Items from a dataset
BEGIN
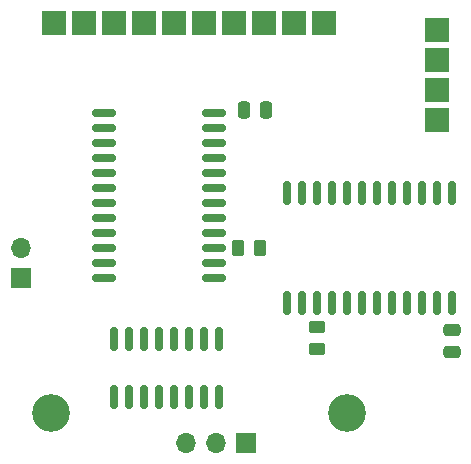
<source format=gbr>
%TF.GenerationSoftware,KiCad,Pcbnew,(6.0.11-0)*%
%TF.CreationDate,2023-04-24T19:25:08-04:00*%
%TF.ProjectId,ClickerController,436c6963-6b65-4724-936f-6e74726f6c6c,rev?*%
%TF.SameCoordinates,Original*%
%TF.FileFunction,Soldermask,Top*%
%TF.FilePolarity,Negative*%
%FSLAX46Y46*%
G04 Gerber Fmt 4.6, Leading zero omitted, Abs format (unit mm)*
G04 Created by KiCad (PCBNEW (6.0.11-0)) date 2023-04-24 19:25:08*
%MOMM*%
%LPD*%
G01*
G04 APERTURE LIST*
G04 Aperture macros list*
%AMRoundRect*
0 Rectangle with rounded corners*
0 $1 Rounding radius*
0 $2 $3 $4 $5 $6 $7 $8 $9 X,Y pos of 4 corners*
0 Add a 4 corners polygon primitive as box body*
4,1,4,$2,$3,$4,$5,$6,$7,$8,$9,$2,$3,0*
0 Add four circle primitives for the rounded corners*
1,1,$1+$1,$2,$3*
1,1,$1+$1,$4,$5*
1,1,$1+$1,$6,$7*
1,1,$1+$1,$8,$9*
0 Add four rect primitives between the rounded corners*
20,1,$1+$1,$2,$3,$4,$5,0*
20,1,$1+$1,$4,$5,$6,$7,0*
20,1,$1+$1,$6,$7,$8,$9,0*
20,1,$1+$1,$8,$9,$2,$3,0*%
G04 Aperture macros list end*
%ADD10C,3.200000*%
%ADD11R,1.700000X1.700000*%
%ADD12O,1.700000X1.700000*%
%ADD13RoundRect,0.150000X-0.875000X-0.150000X0.875000X-0.150000X0.875000X0.150000X-0.875000X0.150000X0*%
%ADD14R,2.000000X2.000000*%
%ADD15RoundRect,0.250000X0.262500X0.450000X-0.262500X0.450000X-0.262500X-0.450000X0.262500X-0.450000X0*%
%ADD16RoundRect,0.250000X0.475000X-0.250000X0.475000X0.250000X-0.475000X0.250000X-0.475000X-0.250000X0*%
%ADD17RoundRect,0.250000X0.250000X0.475000X-0.250000X0.475000X-0.250000X-0.475000X0.250000X-0.475000X0*%
%ADD18RoundRect,0.150000X-0.150000X0.825000X-0.150000X-0.825000X0.150000X-0.825000X0.150000X0.825000X0*%
%ADD19RoundRect,0.250000X-0.450000X0.262500X-0.450000X-0.262500X0.450000X-0.262500X0.450000X0.262500X0*%
%ADD20RoundRect,0.150000X-0.150000X0.875000X-0.150000X-0.875000X0.150000X-0.875000X0.150000X0.875000X0*%
G04 APERTURE END LIST*
D10*
%TO.C,REF\u002A\u002A*%
X136906000Y-93980000D03*
%TD*%
%TO.C,REF\u002A\u002A*%
X161950400Y-93980000D03*
%TD*%
D11*
%TO.C,J2*%
X153401000Y-96520000D03*
D12*
X150861000Y-96520000D03*
X148321000Y-96520000D03*
%TD*%
D13*
%TO.C,U1*%
X141400000Y-68580000D03*
X141400000Y-69850000D03*
X141400000Y-71120000D03*
X141400000Y-72390000D03*
X141400000Y-73660000D03*
X141400000Y-74930000D03*
X141400000Y-76200000D03*
X141400000Y-77470000D03*
X141400000Y-78740000D03*
X141400000Y-80010000D03*
X141400000Y-81280000D03*
X141400000Y-82550000D03*
X150700000Y-82550000D03*
X150700000Y-81280000D03*
X150700000Y-80010000D03*
X150700000Y-78740000D03*
X150700000Y-77470000D03*
X150700000Y-76200000D03*
X150700000Y-74930000D03*
X150700000Y-73660000D03*
X150700000Y-72390000D03*
X150700000Y-71120000D03*
X150700000Y-69850000D03*
X150700000Y-68580000D03*
%TD*%
D14*
%TO.C,J3*%
X160020000Y-60960000D03*
X157480000Y-60960000D03*
X154940000Y-60960000D03*
X152400000Y-60960000D03*
X149860000Y-60960000D03*
X147320000Y-60960000D03*
X144780000Y-60960000D03*
X142240000Y-60960000D03*
X139700000Y-60960000D03*
X137160000Y-60960000D03*
%TD*%
D15*
%TO.C,R2*%
X154582500Y-80010000D03*
X152757500Y-80010000D03*
%TD*%
D14*
%TO.C,J4*%
X169545000Y-69215000D03*
X169545000Y-66675000D03*
X169545000Y-64135000D03*
X169545000Y-61595000D03*
%TD*%
D16*
%TO.C,C1*%
X170815000Y-88834000D03*
X170815000Y-86934000D03*
%TD*%
D17*
%TO.C,C2*%
X155128000Y-68326000D03*
X153228000Y-68326000D03*
%TD*%
D18*
%TO.C,U3*%
X151130000Y-87695000D03*
X149860000Y-87695000D03*
X148590000Y-87695000D03*
X147320000Y-87695000D03*
X146050000Y-87695000D03*
X144780000Y-87695000D03*
X143510000Y-87695000D03*
X142240000Y-87695000D03*
X142240000Y-92645000D03*
X143510000Y-92645000D03*
X144780000Y-92645000D03*
X146050000Y-92645000D03*
X147320000Y-92645000D03*
X148590000Y-92645000D03*
X149860000Y-92645000D03*
X151130000Y-92645000D03*
%TD*%
D19*
%TO.C,R1*%
X159385000Y-86717500D03*
X159385000Y-88542500D03*
%TD*%
D11*
%TO.C,J1*%
X134366000Y-82555000D03*
D12*
X134366000Y-80015000D03*
%TD*%
D20*
%TO.C,U2*%
X170815000Y-75360000D03*
X169545000Y-75360000D03*
X168275000Y-75360000D03*
X167005000Y-75360000D03*
X165735000Y-75360000D03*
X164465000Y-75360000D03*
X163195000Y-75360000D03*
X161925000Y-75360000D03*
X160655000Y-75360000D03*
X159385000Y-75360000D03*
X158115000Y-75360000D03*
X156845000Y-75360000D03*
X156845000Y-84660000D03*
X158115000Y-84660000D03*
X159385000Y-84660000D03*
X160655000Y-84660000D03*
X161925000Y-84660000D03*
X163195000Y-84660000D03*
X164465000Y-84660000D03*
X165735000Y-84660000D03*
X167005000Y-84660000D03*
X168275000Y-84660000D03*
X169545000Y-84660000D03*
X170815000Y-84660000D03*
%TD*%
M02*

</source>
END
◆ YOUR GOAL
In the entries above, find each line that has the word "primitives". Copy it.

◆ EXPECTED OUTPUT
0 Add four circle primitives for the rounded corners*
0 Add four rect primitives between the rounded corners*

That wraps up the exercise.